[Dataset records]
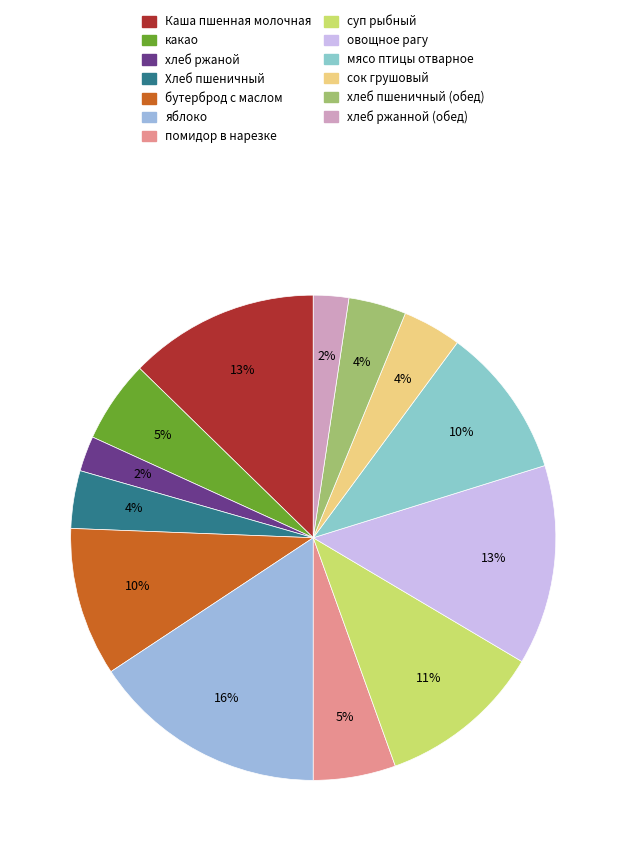

Which slice is the smallest?

хлеб ржаной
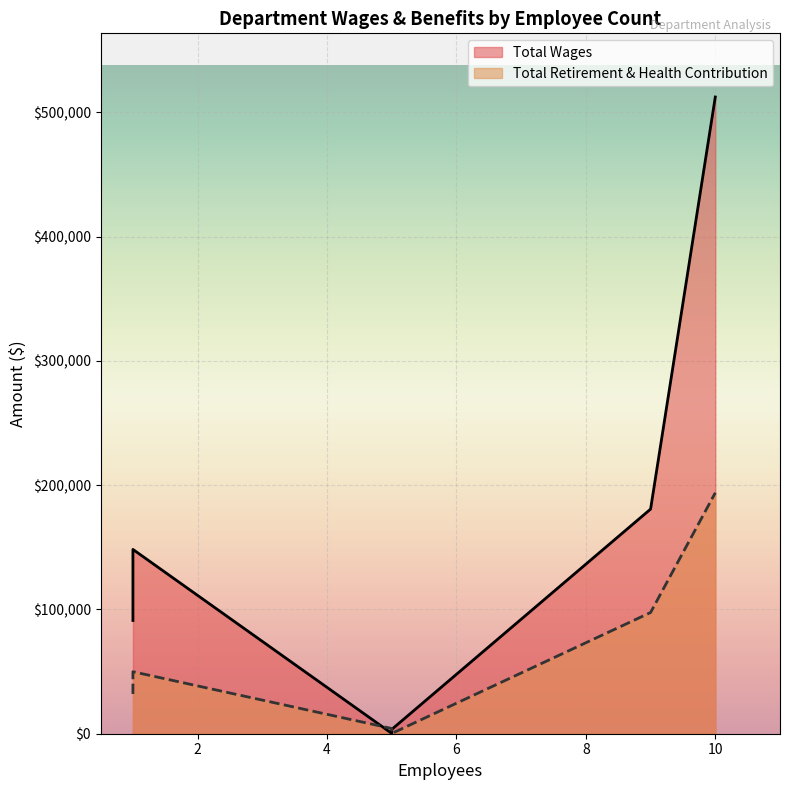

Reading left to right, extract all data points from this chart.

Total Wages: Certificated=512244	Classified=180715	Certificated Admin=148282	Classified Management=91099	Certificated Substitute=3485	Board Of Trustee=260
Total Retirement & Health Contribution: Certificated=193847	Classified=97517	Certificated Admin=49886	Classified Management=32000	Certificated Substitute=219	Board Of Trustee=4194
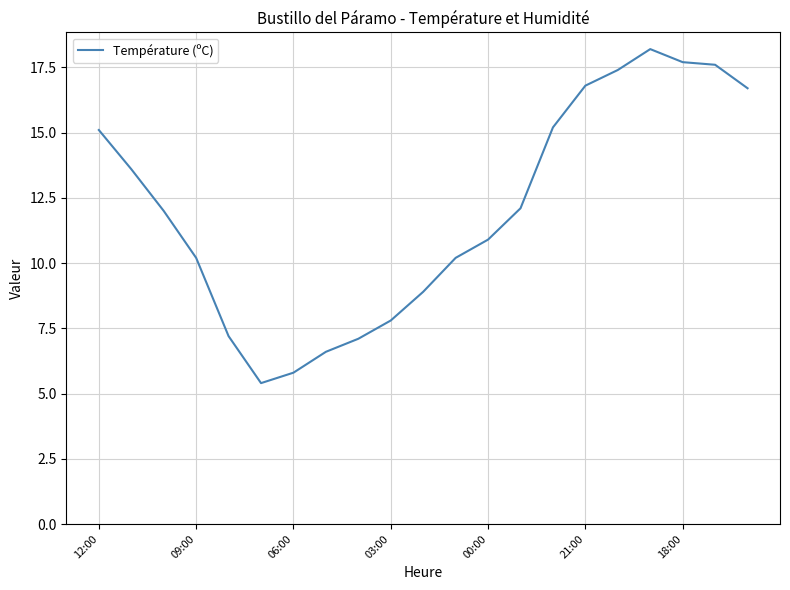

Reading left to right, what are all the values shown in this chart?

15.1	13.6	12.0	10.2	7.2	5.4	5.8	6.6	7.1	7.8	8.9	10.2	10.9	12.1	15.2	16.8	17.4	18.2	17.7	17.6	16.7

◆ INSTRUCTION: Gather every line in the entries above that contains the word "this", and copy each of those lines in full.

◆ PROBLEM SOLUTION:
Reading left to right, extract all data points from this chart.
Reading left to right, what are all the values shown in this chart?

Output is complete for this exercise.